Extrapulmonary Signs of Pulmonary Disease

Extrapulmonary signs of intrinsic pulmonary disease include digital clubbing, cyanosis, elevation of CVPs, jugular venous distention, and lower extremity edema.

Digital clubbing (Figure 6-39) refers to structural changes at the base of the nails that include softening of the nail bed and loss of the normal 150-degree angle between the nail and the cuticle. Symmetric clubbing may be a normal variant but commonly is a sign of underlying disease, such as chronic infections of the lungs and pleura (lung abscess, empyema, bronchiectasis, cystic fibrosis), malignancies of the lungs and pleura, interstitial lung disease (idiopathic pulmonary fibrosis [IPF]), and arteriovenous malformations. It does not normally accompany asthma or COPD; when seen in the latter, concomitant lung cancer should be suspected. Clubbing is not specific to pulmonary disorders; it is also seen in cyanotic congenital heart disease, infective endocarditis, cirrhosis, and IBD. Hypertrophic pulmonary osteoarthropathy is a syndrome of digital clubbing, chronic proliferative periostitis of the long bones, and synovitis. It is seen in the same conditions as digital clubbing but is common in bronchogenic carcinoma. The cause of clubbing and hypertrophic osteoarthropathy is not known with certainty, but the disorder may reflect platelet clumping and local release of platelet-derived growth factor at the nail bed. Both clubbing and osteoarthropathy may resolve with appropriate treatment of the underlying disease. Cyanosis is a blue or bluish-gray discoloration of the skin and mucous membranes caused by increased amounts (more than 5 g/dL) of unsaturated hemoglobin in capillary blood. Since the oxygen saturation at which cyanosis becomes clinically apparent is a function of hemoglobin concentration, anemia may prevent cyanosis from appearing while polycythemia may lead to cyanosis in the setting of mild hypoxemia.
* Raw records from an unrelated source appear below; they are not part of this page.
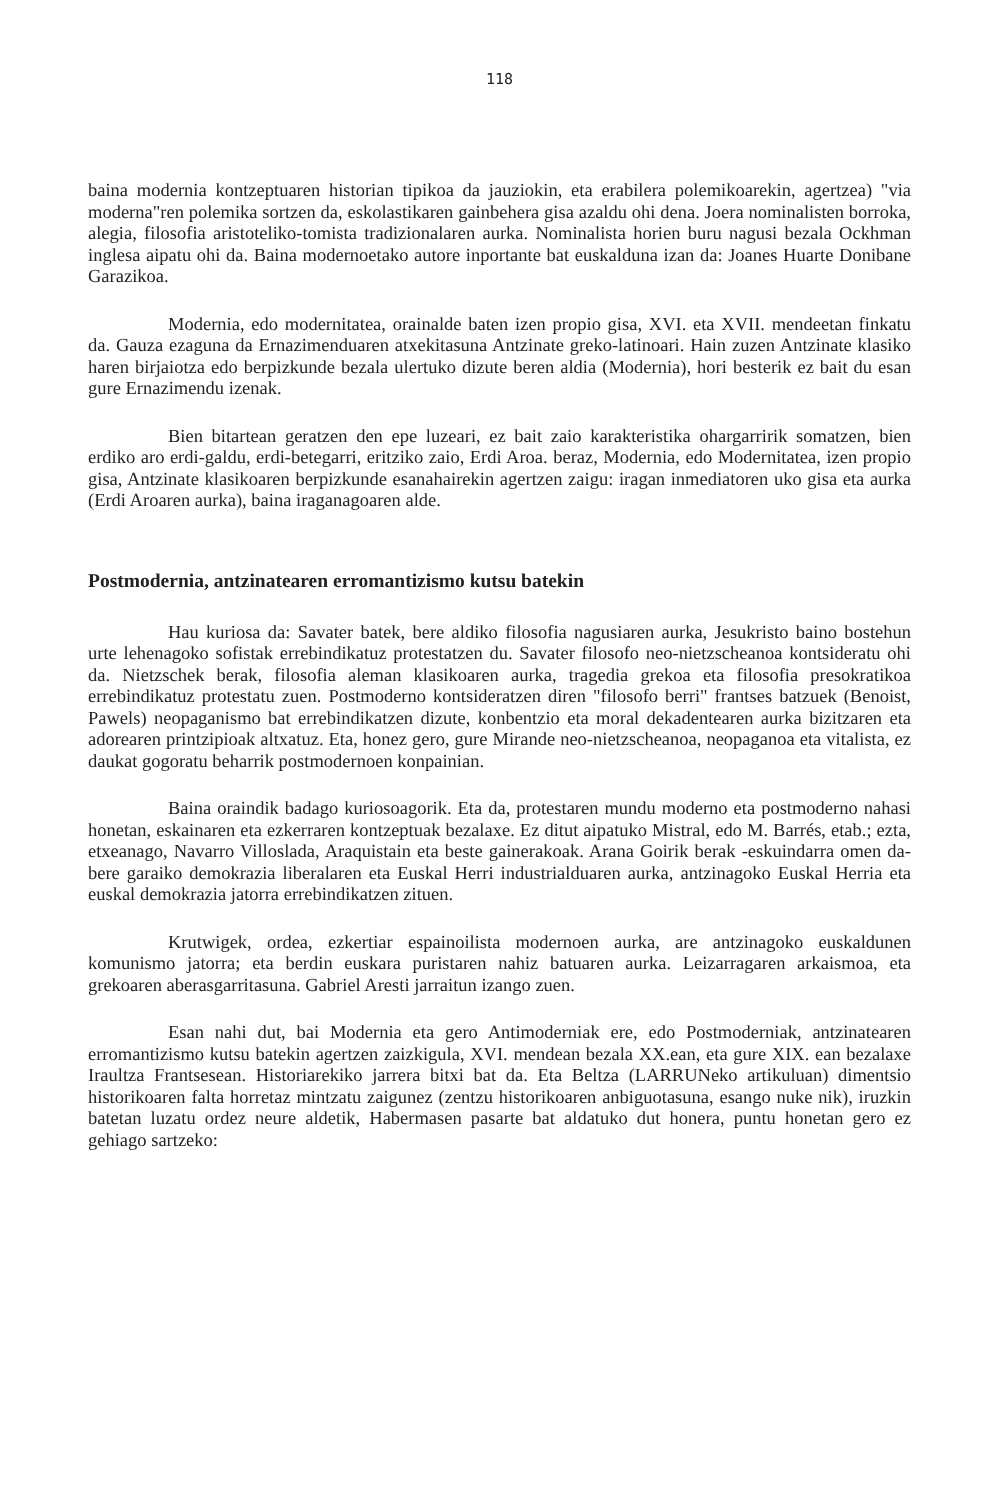118
baina modernia kontzeptuaren historian tipikoa da jauziokin, eta erabilera polemikoarekin, agertzea) "via moderna"ren polemika sortzen da, eskolastikaren gainbehera gisa azaldu ohi dena. Joera nominalisten borroka, alegia, filosofia aristoteliko-tomista tradizionalaren aurka. Nominalista horien buru nagusi bezala Ockhman inglesa aipatu ohi da. Baina modernoetako autore inportante bat euskalduna izan da: Joanes Huarte Donibane Garazikoa.
Modernia, edo modernitatea, orainalde baten izen propio gisa, XVI. eta XVII. mendeetan finkatu da. Gauza ezaguna da Ernazimenduaren atxekitasuna Antzinate greko-latinoari. Hain zuzen Antzinate klasiko haren birjaiotza edo berpizkunde bezala ulertuko dizute beren aldia (Modernia), hori besterik ez bait du esan gure Ernazimendu izenak.
Bien bitartean geratzen den epe luzeari, ez bait zaio karakteristika ohargarririk somatzen, bien erdiko aro erdi-galdu, erdi-betegarri, eritziko zaio, Erdi Aroa. beraz, Modernia, edo Modernitatea, izen propio gisa, Antzinate klasikoaren berpizkunde esanahairekin agertzen zaigu: iragan inmediatoren uko gisa eta aurka (Erdi Aroaren aurka), baina iraganagoaren alde.
Postmodernia, antzinatearen erromantizismo kutsu batekin
Hau kuriosa da: Savater batek, bere aldiko filosofia nagusiaren aurka, Jesukristo baino bostehun urte lehenagoko sofistak errebindikatuz protestatzen du. Savater filosofo neo-nietzscheanoa kontsideratu ohi da. Nietzschek berak, filosofia aleman klasikoaren aurka, tragedia grekoa eta filosofia presokratikoa errebindikatuz protestatu zuen. Postmoderno kontsideratzen diren "filosofo berri" frantses batzuek (Benoist, Pawels) neopaganismo bat errebindikatzen dizute, konbentzio eta moral dekadentearen aurka bizitzaren eta adorearen printzipioak altxatuz. Eta, honez gero, gure Mirande neo-nietzscheanoa, neopaganoa eta vitalista, ez daukat gogoratu beharrik postmodernoen konpainian.
Baina oraindik badago kuriosoagorik. Eta da, protestaren mundu moderno eta postmoderno nahasi honetan, eskainaren eta ezkerraren kontzeptuak bezalaxe. Ez ditut aipatuko Mistral, edo M. Barrés, etab.; ezta, etxeanago, Navarro Villoslada, Araquistain eta beste gainerakoak. Arana Goirik berak -eskuindarra omen da- bere garaiko demokrazia liberalaren eta Euskal Herri industrialduaren aurka, antzinagoko Euskal Herria eta euskal demokrazia jatorra errebindikatzen zituen.
Krutwigek, ordea, ezkertiar espainoilista modernoen aurka, are antzinagoko euskaldunen komunismo jatorra; eta berdin euskara puristaren nahiz batuaren aurka. Leizarragaren arkaismoa, eta grekoaren aberasgarritasuna. Gabriel Aresti jarraitun izango zuen.
Esan nahi dut, bai Modernia eta gero Antimoderniak ere, edo Postmoderniak, antzinatearen erromantizismo kutsu batekin agertzen zaizkigula, XVI. mendean bezala XX.ean, eta gure XIX. ean bezalaxe Iraultza Frantsesean. Historiarekiko jarrera bitxi bat da. Eta Beltza (LARRUNeko artikuluan) dimentsio historikoaren falta horretaz mintzatu zaigunez (zentzu historikoaren anbiguotasuna, esango nuke nik), iruzkin batetan luzatu ordez neure aldetik, Habermasen pasarte bat aldatuko dut honera, puntu honetan gero ez gehiago sartzeko:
Cyanosis is therefore not a reliable indicator of hypoxemia but should prompt direct measurement of arterial PO₂ or of hemoglobin saturation.

Estimation of CVP, jugular venous distention, and assessment of lower extremity edema are indirect measures of a patient's volume status, which may be associated with impaired LV function, pulmonary hypertension, pericardial effusion or restriction, or valvular heart disease.